Durante una operación apalancada, un operador pide prestado dinero para aumentar su posición. Cuanto más dinero pida prestado el comerciante, mayor será el apalancamiento. Las posibilidades de ganancias y pérdidas son entonces aún mayores. Aquí hay un ejemplo:

El comerciante A tiene un capital de 100.000 euros. El precio de Bitcoin es de 100.000 euros por BTC. Sin apalancamiento, el comerciante sólo puede comprar un bitcoin. Pero si toma prestados 900.000 euros del intercambio, puede usarlos para comprar 10 BTC por un millón de euros; también tiene un efecto de apalancamiento de 10x (100.000 x10 = 1.000.000).

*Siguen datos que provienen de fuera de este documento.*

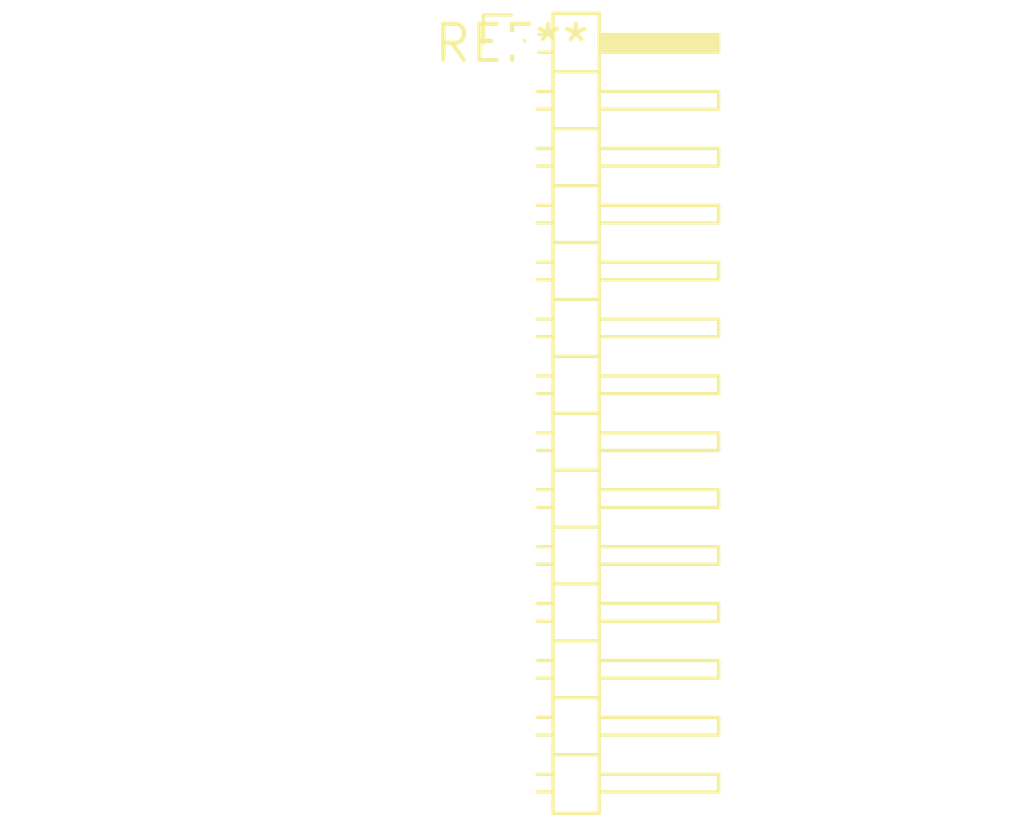
<source format=kicad_pcb>
(kicad_pcb (version 20240108) (generator pcbnew)

  (general
    (thickness 1.6)
  )

  (paper "A4")
  (layers
    (0 "F.Cu" signal)
    (31 "B.Cu" signal)
    (32 "B.Adhes" user "B.Adhesive")
    (33 "F.Adhes" user "F.Adhesive")
    (34 "B.Paste" user)
    (35 "F.Paste" user)
    (36 "B.SilkS" user "B.Silkscreen")
    (37 "F.SilkS" user "F.Silkscreen")
    (38 "B.Mask" user)
    (39 "F.Mask" user)
    (40 "Dwgs.User" user "User.Drawings")
    (41 "Cmts.User" user "User.Comments")
    (42 "Eco1.User" user "User.Eco1")
    (43 "Eco2.User" user "User.Eco2")
    (44 "Edge.Cuts" user)
    (45 "Margin" user)
    (46 "B.CrtYd" user "B.Courtyard")
    (47 "F.CrtYd" user "F.Courtyard")
    (48 "B.Fab" user)
    (49 "F.Fab" user)
    (50 "User.1" user)
    (51 "User.2" user)
    (52 "User.3" user)
    (53 "User.4" user)
    (54 "User.5" user)
    (55 "User.6" user)
    (56 "User.7" user)
    (57 "User.8" user)
    (58 "User.9" user)
  )

  (setup
    (pad_to_mask_clearance 0)
    (pcbplotparams
      (layerselection 0x00010fc_ffffffff)
      (plot_on_all_layers_selection 0x0000000_00000000)
      (disableapertmacros false)
      (usegerberextensions false)
      (usegerberattributes false)
      (usegerberadvancedattributes false)
      (creategerberjobfile false)
      (dashed_line_dash_ratio 12.000000)
      (dashed_line_gap_ratio 3.000000)
      (svgprecision 4)
      (plotframeref false)
      (viasonmask false)
      (mode 1)
      (useauxorigin false)
      (hpglpennumber 1)
      (hpglpenspeed 20)
      (hpglpendiameter 15.000000)
      (dxfpolygonmode false)
      (dxfimperialunits false)
      (dxfusepcbnewfont false)
      (psnegative false)
      (psa4output false)
      (plotreference false)
      (plotvalue false)
      (plotinvisibletext false)
      (sketchpadsonfab false)
      (subtractmaskfromsilk false)
      (outputformat 1)
      (mirror false)
      (drillshape 1)
      (scaleselection 1)
      (outputdirectory "")
    )
  )

  (net 0 "")

  (footprint "PinHeader_1x14_P2.00mm_Horizontal" (layer "F.Cu") (at 0 0))

)

</source>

Si luego el precio aumenta un 1% y vende, no sólo habrá ganado 1.000 euros (o el 1% de 100.000 euros), ¡sino 10.000 euros! (Es decir, el 1% de 1.000.000 de euros). Por el contrario, si el precio baja un 1%, la pérdida es de 10.000 euros en lugar de 1.000 euros.

Si el precio baja un 10%, la pérdida resulta ser de 100.000 euros. Si la pérdida es mayor que el capital invertido por el comerciante, su posición se "liquida": la posición se cierra y el dinero se pierde.

Como regla general, los operadores también utilizan órdenes de "stop loss" y "takeprofit" para transacciones apalancadas.